Calabashes - CODAworx

Calabashes

Client: Pima Arts Council & Tucson Modern Streetcar Program

Location: Tucson, AZ, United States

Completion date: 2015

Artwork budget: $125,000

Project Team

Project Management

Pima Arts Council, and Tucson Modern Streetcar Program, Tucson, AZ.

Pima Arts Council, and Tucson Modern Streetcar Program, Tucson, AZ.

Project Coordination

Tucson Modern Streetcar

Tucson Modern Streetcar

Overview

The Calabashes is natures’ perfect water vessel.
Calabashes Steel and Paint 6’ x 15’ x 6’ 2013 Commissioned by the Pima Arts Council, and Tucson Modern Streetcar Program, Tucson, AZ.

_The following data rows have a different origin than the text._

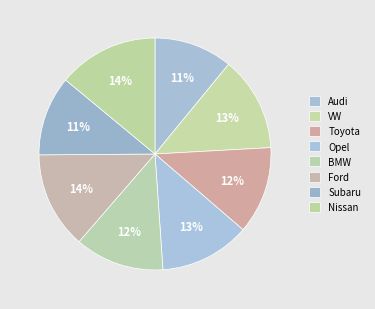

Which category has the smallest portion of the pie?

Audi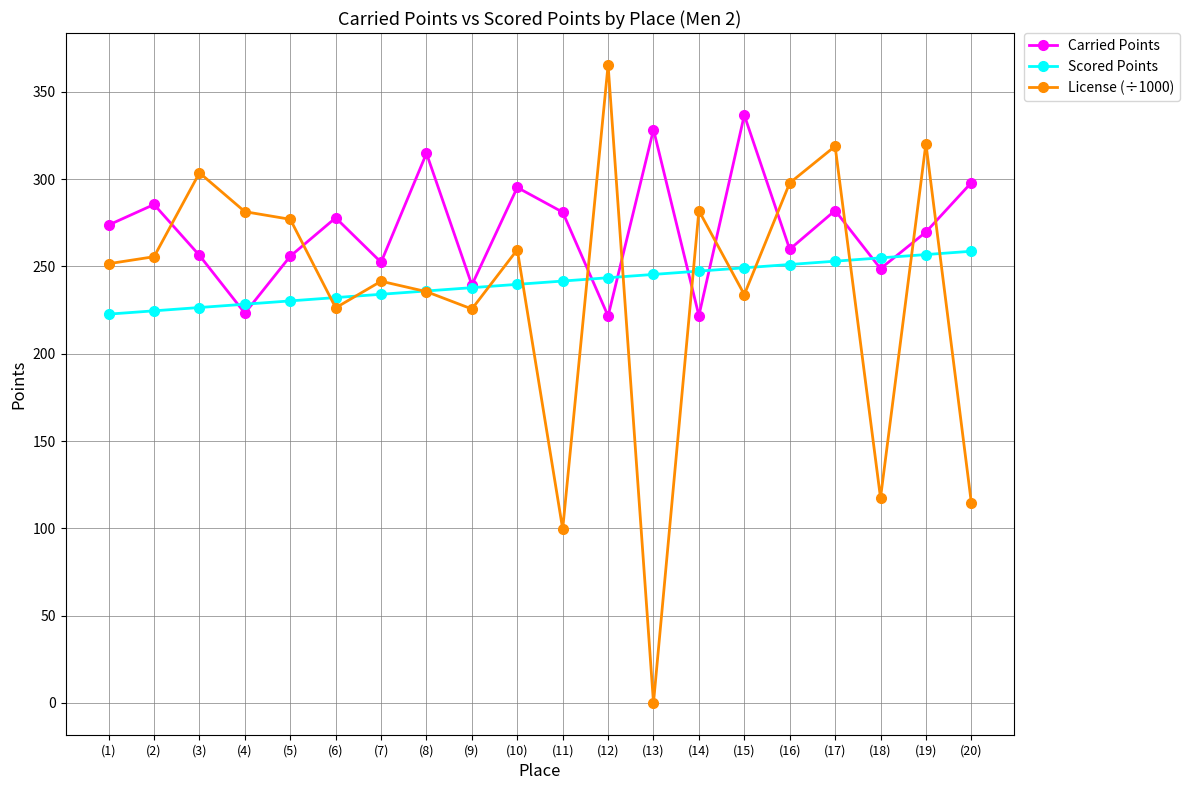

At which category does Carried Points reach its first local peak?

(2)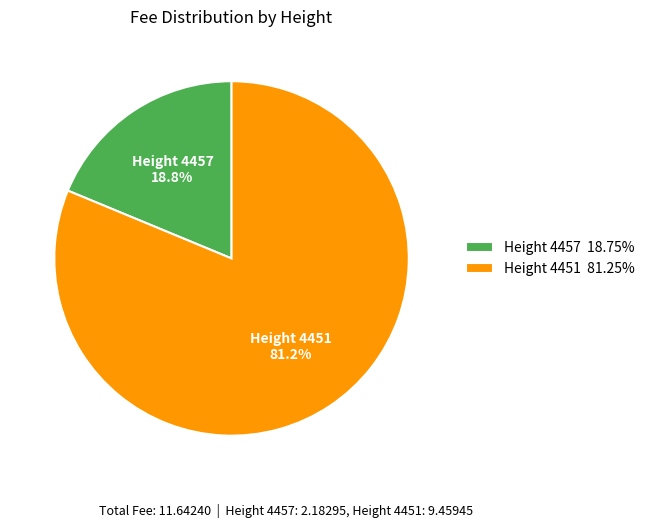

Approximately how many times larger is the value at Height 4451 compared to Height 4457?

4.3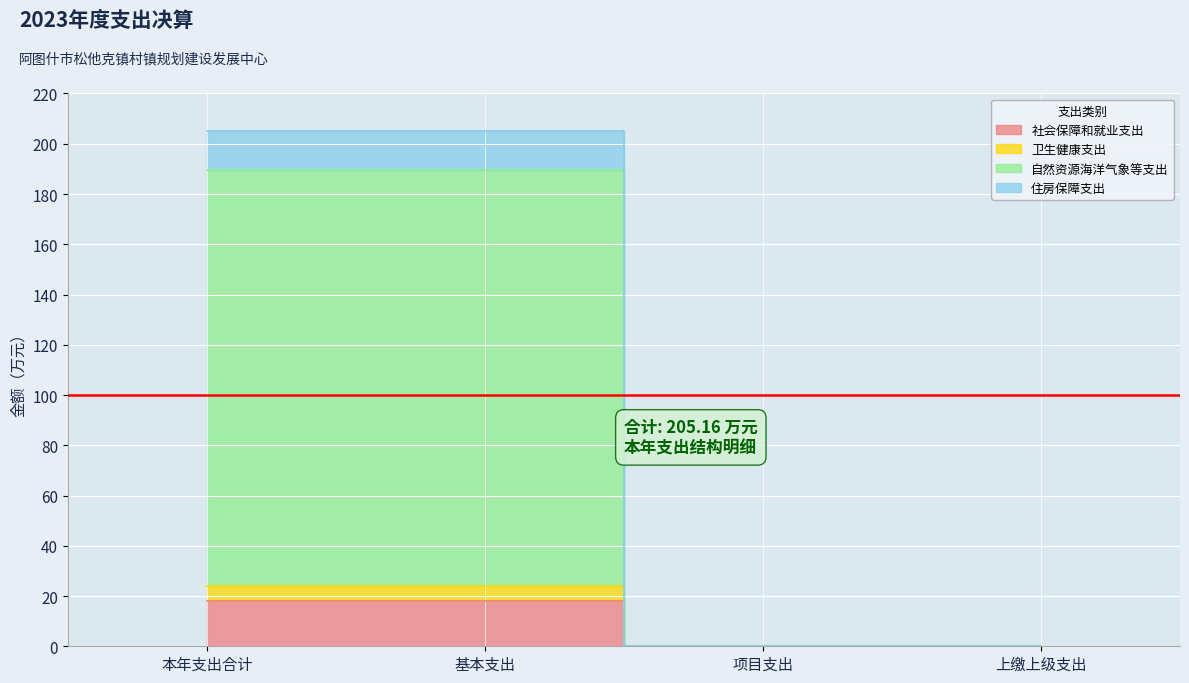

What position from the left is 项目支出?

3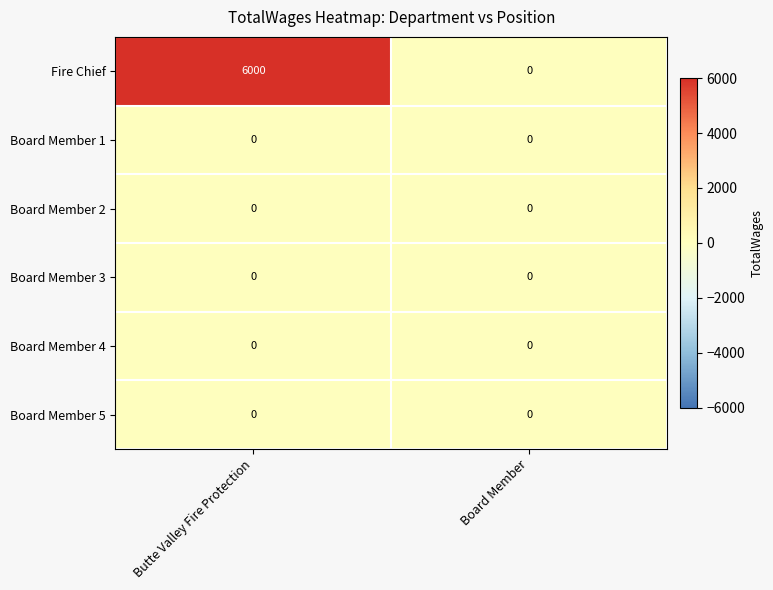

Which series has the largest range (max minus min)?

Fire Chief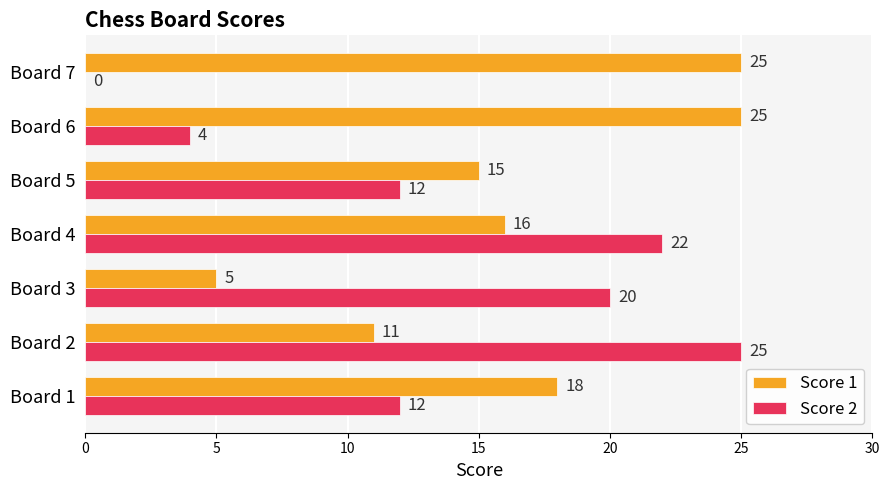

True or false: Score 2 has a value of 25 at Board 2.

True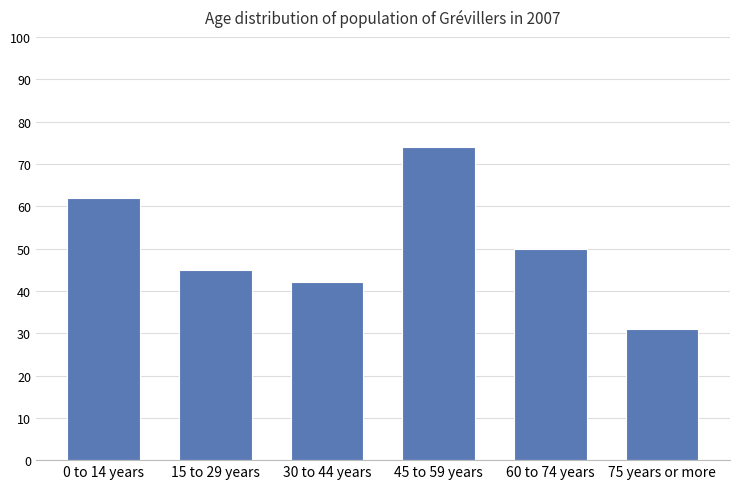

What is the label of the 6th bar from the left?

75 years or more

Calabashes is an eye-catching, bright-yellow sculpture that piques the interest of passersby begging the question, ‘why a gourd?’. Because the humble gourd is nature’s perfect design for a water vessel. Compelling theories state that the calabash likely played an important role in early human migration, especially over deserts. The bottle gourd is one of the few vessels found in nature that early man could use (especially when lined with tree sap or bee’s wax) to migrate over expanses of arid environments.

Goals

Calabashes is located at the very heart of downtown Tucson. There are two Calabashes, one on each of two Modern Streetcar stop structures (each on a one-way street). Calabashes references water and our relationship with water as a crucial element in our survival and the survival of life on the planet. The goal with the design/concept was to pique the curiosity of the viewer and to spark the imagination, as well as to stimulate thoughts and conversations about the desert and how we live and interact with the earth.

Process

The process was a seamless relationship with the Pima Arts Council staff and the Modern Streetcar team. The bright yellow Calabashes were very well received by the downtown businesses.

Additional Information

To give more context to the story behind Calabashes, here are some fascinating facts from the internet: The bottle gourd, otherwise known as the calabash plant, was prehistoric man’s most useful plant. It is believed to be the first cultivated plant in the world, and may have been domesticated even earlier than food crops and livestock. Its’ hard-skinned fruit was used to make water bottles, spoons, pipes, containers, musical instruments, and ornaments. They were also used to make pontoons in ancient Egypt, swimming aids by the Romans, birdhouses by Native Americans, and more recently as motorcycle helmets in Nigeria. It is the only known plant whose use by humans spanned prehistoric cultures across the entire globe, but one thing that has puzzled scientists was how – given its African origins – it came to be so widely used in Asia and the Americas at least 8,000 – 10,000 years ago.